BAEZ: (Laughter) Seriously. So that way, any little step becomes a victory. And I also think that now, in the light of what we are experiencing in this decade, which is something that none of us could have dreamed up - you know, in the worst, darkest periods of the work that we did in the '60s and '70s and - or '80s and '90s, we couldn't have written this scenario.

So in the face of what looks like really bleak defeat, we have to do the little victories. And you have to consider every step that's a positive step, that brings back compassion, that brings back empathy, that brings back understanding of political action. Day by day, these are the victories. And at the end of the day, you get only what you did that day.

SHAPIRO: There are some moments of despair on this album. There's a song by Anohni called "I Need Another World" (ph).

(SOUNDBITE OF SONG, "ANOTHER WORLD")

BAEZ: (Singing) I need another place. Will there be peace? I need another world. This one's nearly gone.

Yeah, if it weren't so beautiful, it's too dark to sing. It's too dark. But unfortunately that's (laughter) - that speaks to my heart. I'm basically pessimistic. But really the other day, I heard somebody say that pessimism was a waste of time, so I'm working on it.

SHAPIRO: (Laughter) Still working on it 50 years later, huh?

BAEZ: I'm working on it, trying to get that glass half full.

SHAPIRO: Well, you know, it strikes me that that song, "I Need Another World," whether it is sung by Anohni or sung by you...

BAEZ: Yeah.

SHAPIRO: ...Requires a voice as beautiful as that to allow the lyrics to not just destroy the listener, that...

BAEZ: To sing this, yeah.

SHAPIRO: ...The voice tempers the lyrics.

BAEZ: I hope so because it is. It's devastating. You know, it says, I'm going to miss the birds.

(SOUNDBITE OF SONG, "ANOTHER WORLD")

BAEZ: (Singing) I'm going to miss the birds.

And I already do. So for me, it's finding beauty in the day because I can't lament the fact that the birds are endangered. I have to listen to the birds that are singing in my yard.
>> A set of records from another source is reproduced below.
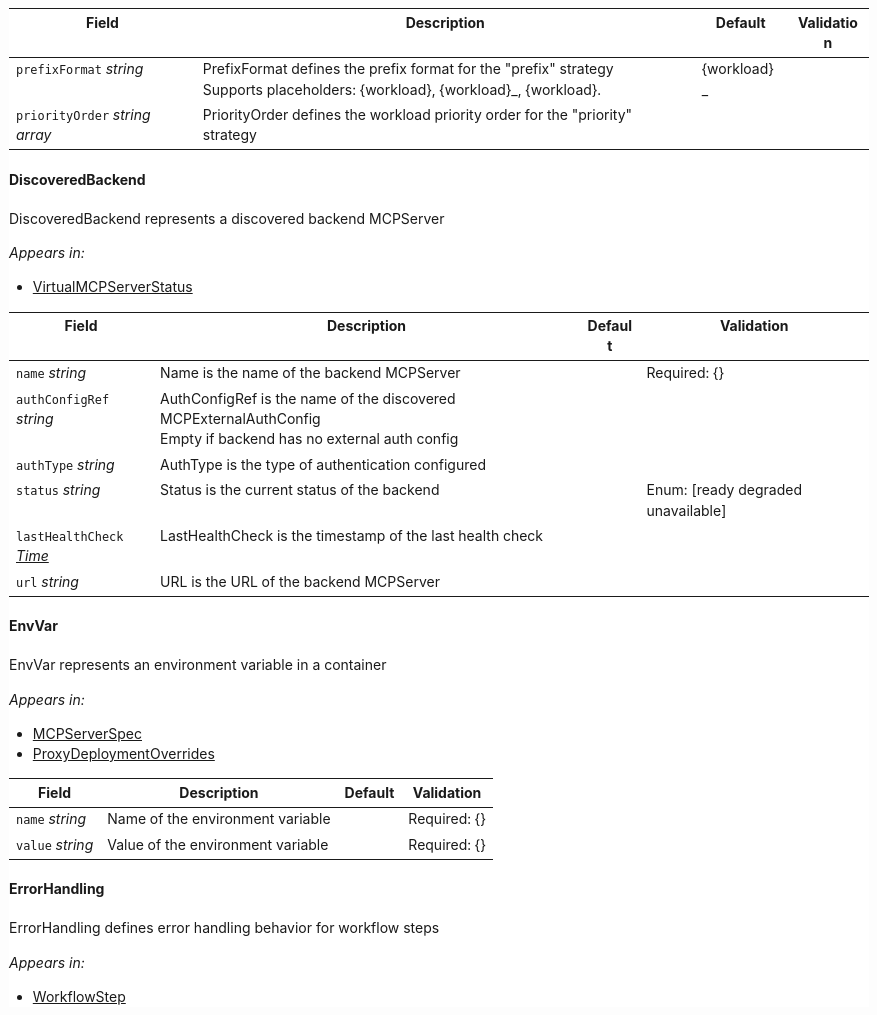 | Field | Description | Default | Validation |
| --- | --- | --- | --- |
| `prefixFormat` _string_ | PrefixFormat defines the prefix format for the "prefix" strategy<br />Supports placeholders: \{workload\}, \{workload\}_, \{workload\}. | \{workload\}_ |  |
| `priorityOrder` _string array_ | PriorityOrder defines the workload priority order for the "priority" strategy |  |  |


#### DiscoveredBackend



DiscoveredBackend represents a discovered backend MCPServer



_Appears in:_
- [VirtualMCPServerStatus](#virtualmcpserverstatus)

| Field | Description | Default | Validation |
| --- | --- | --- | --- |
| `name` _string_ | Name is the name of the backend MCPServer |  | Required: \{\} <br /> |
| `authConfigRef` _string_ | AuthConfigRef is the name of the discovered MCPExternalAuthConfig<br />Empty if backend has no external auth config |  |  |
| `authType` _string_ | AuthType is the type of authentication configured |  |  |
| `status` _string_ | Status is the current status of the backend |  | Enum: [ready degraded unavailable] <br /> |
| `lastHealthCheck` _[Time](https://kubernetes.io/docs/reference/generated/kubernetes-api/v1.27/#time-v1-meta)_ | LastHealthCheck is the timestamp of the last health check |  |  |
| `url` _string_ | URL is the URL of the backend MCPServer |  |  |


#### EnvVar



EnvVar represents an environment variable in a container



_Appears in:_
- [MCPServerSpec](#mcpserverspec)
- [ProxyDeploymentOverrides](#proxydeploymentoverrides)

| Field | Description | Default | Validation |
| --- | --- | --- | --- |
| `name` _string_ | Name of the environment variable |  | Required: \{\} <br /> |
| `value` _string_ | Value of the environment variable |  | Required: \{\} <br /> |


#### ErrorHandling



ErrorHandling defines error handling behavior for workflow steps



_Appears in:_
- [WorkflowStep](#workflowstep)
SHAPIRO: OK, so you've said this is going to be your last year of formal touring. And I think...

BAEZ: Yeah.

SHAPIRO: ...A lot of your fans are hoping that there's a big loophole in that word formal.

BAEZ: Yeah, there is. That's why we're talking about it that way. I think the thing that I need to say goodbye to is the six weeks in the bus...

SHAPIRO: Yeah.

BAEZ: ...And keeping the voice up, which is a daily affair and then preparing for the concert and then singing for an hour and a half to two hours and then getting on the bus and going to the next place. So, no, the loophole is obviously any time I feel compelled to take part in political action or if somebody called and said, you know, here in Istanbul, we're having a folk festival; we'd like to come and do 20 minutes. And that's very different to me from the other.

SHAPIRO: Well, Joan Baez, thank you for the decades of wonderful music, including this newest album, "Whistle Down The Wind."

BAEZ: Thank you. Thanks for having me on the show.

SHAPIRO: "Whistle Down The Wind" came out earlier this year.